XXIII Domingo del Tiempo Ordinario, Ciclo B

San Marcos 7,31-37: Oír y decir a Cristo

Autor: Padre Juan Sánchez Trujillo

 

 

Y Se marchó de la región de Tiro y vino de nuevo, por Sidón, al mar de Galilea, atravesando la Decápolis. Le presentan un sordo que, además, hablaba con dificultad, y le ruegan imponga la mano sobre él. El, apartándole de la gente, a solas, le metió sus dedos en los oídos y con su saliva le tocó la lengua. Y, levantando los ojos al cielo, dio un gemido, y le dijo: Effatá, que quiere decir: ¡Ábrete! Se abrieron sus oídos y, al instante, se soltó la atadura de su lengua y hablaba correctamente. Jesús les mandó que a nadie se lo contaran. Pero cuanto más se lo prohibía, tanto más ellos lo publicaban. Y se maravillaban sobremanera y decían «Todo lo ha hecho bien; hace oír a los sordos y hablar a los mudos.» Marcos 7, 31-37

Alguien ha escrito que el hombre actual, a pesar de tantos medios de comunicación, es un hombre incomunicado y sordo. Un hombre que ni importa riquezas ajenas, ni exporta valores propios. Que ni escucha preocupaciones extrañas, ni habla vivencias entrañables. Que ni recibe en su interior a los hermanos, ni se da a los hermanos. Un hombre, en definitiva, sordomudo.

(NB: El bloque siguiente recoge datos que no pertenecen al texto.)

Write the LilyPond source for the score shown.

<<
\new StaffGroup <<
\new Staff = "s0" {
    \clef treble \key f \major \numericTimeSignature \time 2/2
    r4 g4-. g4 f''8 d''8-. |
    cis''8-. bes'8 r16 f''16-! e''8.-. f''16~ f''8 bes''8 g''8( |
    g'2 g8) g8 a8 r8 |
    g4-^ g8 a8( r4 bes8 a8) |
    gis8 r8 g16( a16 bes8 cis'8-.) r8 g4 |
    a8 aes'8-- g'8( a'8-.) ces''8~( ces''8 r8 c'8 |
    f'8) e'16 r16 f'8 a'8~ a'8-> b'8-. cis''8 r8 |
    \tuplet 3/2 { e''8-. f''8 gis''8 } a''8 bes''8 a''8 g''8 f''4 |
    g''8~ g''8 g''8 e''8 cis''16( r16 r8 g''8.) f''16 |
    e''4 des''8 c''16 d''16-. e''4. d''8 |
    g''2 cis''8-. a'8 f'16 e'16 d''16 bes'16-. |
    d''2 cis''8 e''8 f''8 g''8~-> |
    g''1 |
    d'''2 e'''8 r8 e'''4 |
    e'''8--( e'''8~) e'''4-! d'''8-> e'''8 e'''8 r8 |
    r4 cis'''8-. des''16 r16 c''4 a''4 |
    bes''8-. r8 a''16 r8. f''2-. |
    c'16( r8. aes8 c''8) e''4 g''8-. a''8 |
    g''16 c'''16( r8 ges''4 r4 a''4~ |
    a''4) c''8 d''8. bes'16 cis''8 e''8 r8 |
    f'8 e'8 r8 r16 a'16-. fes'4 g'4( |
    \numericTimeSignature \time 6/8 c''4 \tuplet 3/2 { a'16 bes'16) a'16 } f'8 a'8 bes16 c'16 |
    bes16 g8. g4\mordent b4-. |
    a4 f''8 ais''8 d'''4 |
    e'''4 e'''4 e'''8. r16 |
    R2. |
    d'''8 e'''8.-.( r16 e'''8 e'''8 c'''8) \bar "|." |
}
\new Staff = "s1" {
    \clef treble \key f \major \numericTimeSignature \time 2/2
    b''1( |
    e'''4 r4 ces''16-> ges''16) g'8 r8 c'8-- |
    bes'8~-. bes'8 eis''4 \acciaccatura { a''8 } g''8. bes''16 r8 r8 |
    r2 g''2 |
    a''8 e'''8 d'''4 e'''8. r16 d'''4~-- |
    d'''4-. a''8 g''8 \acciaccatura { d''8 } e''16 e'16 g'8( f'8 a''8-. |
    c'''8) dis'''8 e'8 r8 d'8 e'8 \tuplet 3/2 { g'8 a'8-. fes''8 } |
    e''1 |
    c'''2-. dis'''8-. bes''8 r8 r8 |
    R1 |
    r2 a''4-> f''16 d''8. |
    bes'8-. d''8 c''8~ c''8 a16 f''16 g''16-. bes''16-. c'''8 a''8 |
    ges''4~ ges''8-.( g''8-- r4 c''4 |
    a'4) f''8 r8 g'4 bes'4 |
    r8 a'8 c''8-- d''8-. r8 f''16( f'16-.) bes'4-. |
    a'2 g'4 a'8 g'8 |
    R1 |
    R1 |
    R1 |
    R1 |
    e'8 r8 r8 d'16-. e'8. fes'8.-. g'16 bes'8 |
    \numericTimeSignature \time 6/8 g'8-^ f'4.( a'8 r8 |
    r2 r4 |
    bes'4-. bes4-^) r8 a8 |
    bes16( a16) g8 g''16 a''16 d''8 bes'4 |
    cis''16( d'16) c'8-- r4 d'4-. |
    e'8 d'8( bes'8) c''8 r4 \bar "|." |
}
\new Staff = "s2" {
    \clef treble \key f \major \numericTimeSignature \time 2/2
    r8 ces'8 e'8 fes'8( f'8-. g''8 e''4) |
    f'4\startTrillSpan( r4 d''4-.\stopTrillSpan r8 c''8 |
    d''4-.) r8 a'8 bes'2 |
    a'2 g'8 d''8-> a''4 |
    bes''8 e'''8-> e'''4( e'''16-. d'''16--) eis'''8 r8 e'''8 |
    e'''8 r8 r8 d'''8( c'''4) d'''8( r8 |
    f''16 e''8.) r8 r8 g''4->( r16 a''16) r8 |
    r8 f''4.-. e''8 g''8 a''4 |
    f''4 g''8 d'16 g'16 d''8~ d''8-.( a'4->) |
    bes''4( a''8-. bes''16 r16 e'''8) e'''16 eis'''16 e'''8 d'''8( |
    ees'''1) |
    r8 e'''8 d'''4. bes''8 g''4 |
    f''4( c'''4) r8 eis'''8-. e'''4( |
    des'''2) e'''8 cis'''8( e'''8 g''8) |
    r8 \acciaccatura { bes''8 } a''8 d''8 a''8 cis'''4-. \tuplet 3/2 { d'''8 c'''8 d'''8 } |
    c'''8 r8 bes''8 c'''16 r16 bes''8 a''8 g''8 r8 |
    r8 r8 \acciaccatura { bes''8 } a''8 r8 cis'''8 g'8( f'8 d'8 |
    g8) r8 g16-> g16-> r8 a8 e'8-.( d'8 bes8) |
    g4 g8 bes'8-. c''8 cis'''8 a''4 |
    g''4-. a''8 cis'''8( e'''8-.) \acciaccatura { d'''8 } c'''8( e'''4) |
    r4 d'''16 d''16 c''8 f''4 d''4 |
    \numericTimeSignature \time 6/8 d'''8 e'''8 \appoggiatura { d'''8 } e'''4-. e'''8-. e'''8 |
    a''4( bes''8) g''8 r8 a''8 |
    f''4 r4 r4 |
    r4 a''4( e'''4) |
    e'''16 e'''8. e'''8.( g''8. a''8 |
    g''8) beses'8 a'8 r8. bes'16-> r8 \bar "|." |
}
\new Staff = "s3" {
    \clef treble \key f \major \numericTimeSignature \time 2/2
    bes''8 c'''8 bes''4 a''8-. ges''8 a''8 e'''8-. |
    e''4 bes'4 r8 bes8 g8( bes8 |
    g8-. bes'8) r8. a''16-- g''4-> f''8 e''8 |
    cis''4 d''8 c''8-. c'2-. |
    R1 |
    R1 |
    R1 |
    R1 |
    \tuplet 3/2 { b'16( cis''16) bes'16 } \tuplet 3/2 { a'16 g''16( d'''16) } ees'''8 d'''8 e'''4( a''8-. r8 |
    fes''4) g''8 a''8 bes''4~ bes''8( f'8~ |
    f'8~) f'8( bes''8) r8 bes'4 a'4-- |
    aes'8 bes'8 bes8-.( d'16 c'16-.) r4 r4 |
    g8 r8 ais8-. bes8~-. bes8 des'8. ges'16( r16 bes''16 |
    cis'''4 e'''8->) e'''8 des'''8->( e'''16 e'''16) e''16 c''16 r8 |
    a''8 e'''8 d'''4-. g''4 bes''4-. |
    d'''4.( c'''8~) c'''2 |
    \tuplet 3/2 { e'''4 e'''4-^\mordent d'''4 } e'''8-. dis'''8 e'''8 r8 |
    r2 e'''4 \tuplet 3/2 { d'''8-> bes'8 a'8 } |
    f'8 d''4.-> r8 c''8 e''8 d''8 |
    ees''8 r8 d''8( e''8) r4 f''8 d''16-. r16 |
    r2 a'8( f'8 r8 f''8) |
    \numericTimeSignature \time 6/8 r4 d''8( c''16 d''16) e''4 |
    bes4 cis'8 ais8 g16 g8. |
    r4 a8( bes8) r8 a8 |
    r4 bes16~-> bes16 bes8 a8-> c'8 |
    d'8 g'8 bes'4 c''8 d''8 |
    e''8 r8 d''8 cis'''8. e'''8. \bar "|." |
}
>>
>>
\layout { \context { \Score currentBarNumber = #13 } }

Y el sordomudo es un hombre a punto de agonizar o, si se prefiere, apenas nacido. Un hombre o amortiguado o mortecino o muerto. Un hombre sin cosas que poder decir y sin posibilidades de decirse. Un hombre infantil, “infante”, sin voz, reducido a su silencio autista y auto-oyente, sin ecos fraternos poblando su interior y con la emisora de su espíritu cerrada a cal y canto. Un hombre-isla, aislado, sin nada que aprender y con todo por enseñar.

Un hombre producto de las prisas y de los ruidos, privado de tiempos espaciosos en los que hacer trasiego y trasvase de su alma con calma y gratuidad. Un hombre, a quien el orgullo le ha taponado los oídos ante la verdad proveniente de otros. A quien el miedo o la cobardía le han cerrado la boca en presencia del poderoso y del violento. O a quien la pereza y el egoísmo le han impedido poner en comunicación con los demás las propias vivencias y los propios pensamientos...

Y es precisamente a ese sordomudo a quien Cristo, Palabra de Dios, viene a quitar la sordera y el mutismo, y a posibilitarle comunicación y vida, Él que hace que los oídos del sordo se abran y que la lengua del mudo cante. Porque, cuando es Cristo quien mete sus dedos en nuestros oídos y con su saliva nos toca nuestra lengua, se reactualiza el mesianismo de Jesús y adquiere credibilidad la implantación de su Reinado. Es entonces cuando surge la nueva criatura, la nueva sociedad, creadas y recreadas en la audiencia de la Buena Noticia, convertidas en receptores oyentes y en transmisores proféticos de la Palabra que da vida, en medio de unos hombres tan bombardeados de medios de comunicación y tan estérilmente incomunicados, tan sensibles a captar mensajes frívolos y tan negados a hacer de su fe vergozante una fe confesada y pública.